At least three private sector insurers have asked their bank counter-parties to accept government bonds — assets they already hold in large amounts — instead of requiring cash collateral, according to people familiar with the developments. Currently, insurers must post cash as margin for these deals, and the rules are set by individual banks rather than regulators.

Yield spike pressure

The requests have been made during recent discussions between senior executives of insurance companies and banks, the people said, asking not to be named while discussing private matters. Talks are ongoing and it’s not certain that the banks will agree to the requests. 

The discussions come after a period of rising local yields hurt bond valuations and forced insurers to set aside more cash. In August, India’s 10-year bond yield rose by as much as 35 basis points — the worst selloff in three years — due to concerns of fiscal strain and a cautious central bank stance. That took traders by surprise, prompting some fund houses to cut exposure to local debt.

Collateral valuation issues

Insurers have become major players in India’s debt market, and allowing bonds as collateral may help ease funding pressures during turbulent periods.

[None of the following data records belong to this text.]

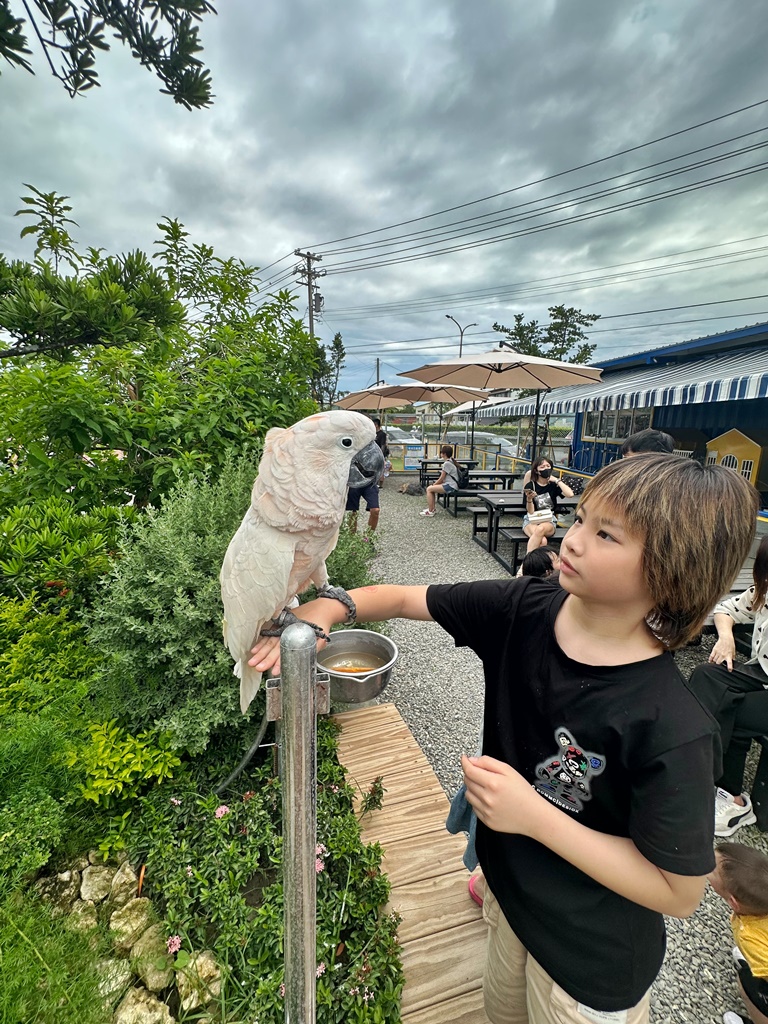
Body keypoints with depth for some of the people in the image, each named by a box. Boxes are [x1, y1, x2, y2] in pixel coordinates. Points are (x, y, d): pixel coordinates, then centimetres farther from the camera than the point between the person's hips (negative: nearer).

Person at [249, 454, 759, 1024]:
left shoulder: (675, 729, -34)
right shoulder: (524, 609, -21)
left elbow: (680, 893, -22)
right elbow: (405, 599, -14)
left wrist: (534, 815, -31)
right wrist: (329, 606, -31)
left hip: (590, 961, -4)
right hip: (510, 887, 5)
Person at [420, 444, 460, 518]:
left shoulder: (447, 463, -16)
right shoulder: (451, 461, 14)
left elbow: (441, 478, -13)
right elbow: (443, 478, 17)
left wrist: (433, 484, 2)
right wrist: (434, 484, 12)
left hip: (450, 486, -10)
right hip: (451, 485, 10)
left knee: (429, 489, -13)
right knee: (431, 488, 15)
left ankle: (430, 511, -8)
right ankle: (432, 508, 18)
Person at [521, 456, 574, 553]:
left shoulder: (553, 485, 3)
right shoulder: (530, 485, -2)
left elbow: (570, 494, -17)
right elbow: (531, 512, -7)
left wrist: (557, 480, -11)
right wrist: (529, 499, -26)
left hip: (549, 520, 1)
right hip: (531, 520, -1)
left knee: (540, 529, -37)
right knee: (542, 541, -35)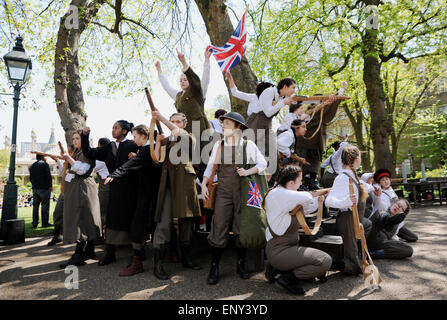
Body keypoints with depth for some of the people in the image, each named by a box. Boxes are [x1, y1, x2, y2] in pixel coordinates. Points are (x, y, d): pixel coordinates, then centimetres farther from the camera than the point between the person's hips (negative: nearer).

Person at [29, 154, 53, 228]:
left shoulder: (32, 166, 15)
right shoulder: (44, 164, -7)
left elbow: (31, 178, 18)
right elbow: (48, 176, -13)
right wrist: (50, 186, -8)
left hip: (35, 189, 7)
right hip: (44, 188, -7)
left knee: (35, 206, 10)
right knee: (45, 205, -4)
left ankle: (35, 223, 12)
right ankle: (45, 223, -4)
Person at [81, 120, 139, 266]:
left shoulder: (132, 145, -2)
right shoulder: (109, 147, 14)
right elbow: (90, 153, 7)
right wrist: (85, 136, 0)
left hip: (129, 188, -5)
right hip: (115, 188, 5)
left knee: (130, 219, 2)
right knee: (112, 219, 5)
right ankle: (110, 254, 15)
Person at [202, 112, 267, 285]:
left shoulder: (248, 145, 0)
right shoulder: (219, 145, 5)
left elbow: (262, 163, 5)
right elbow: (210, 166, 9)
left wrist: (248, 172, -11)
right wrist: (204, 184, -1)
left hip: (243, 191, 0)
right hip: (223, 192, 1)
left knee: (242, 229, 8)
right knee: (219, 228, -2)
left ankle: (241, 264, 27)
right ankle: (214, 267, 12)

A potential hurdle for banks is how to value the bonds pledged as collateral, particularly when prices are falling, two people said.  

Debt market strains

Still, the discussions highlight the challenges long-term investors face in India’s debt market, where large bond supply and limited room for monetary easing continue to pressure yields. 

In recent years, insurers have stepped up their use of bond derivatives to lock in interest rates as demand grew for guaranteed-return products. Their steady purchasing helped anchor long-term borrowing costs in the economy. So far this year, the total notional amount of such trades stands at 1.2 trillion rupees ($13.6 billion), higher than 942.9 billion in 2024, according to clearing house data.

“Rising rates can lead to valuation losses on FRA (forward rate agreement) positions,” analysts from EY India wrote in a July note, referring to the bond derivative transactions. That could reduce capital and hurt solvency margins, they wrote.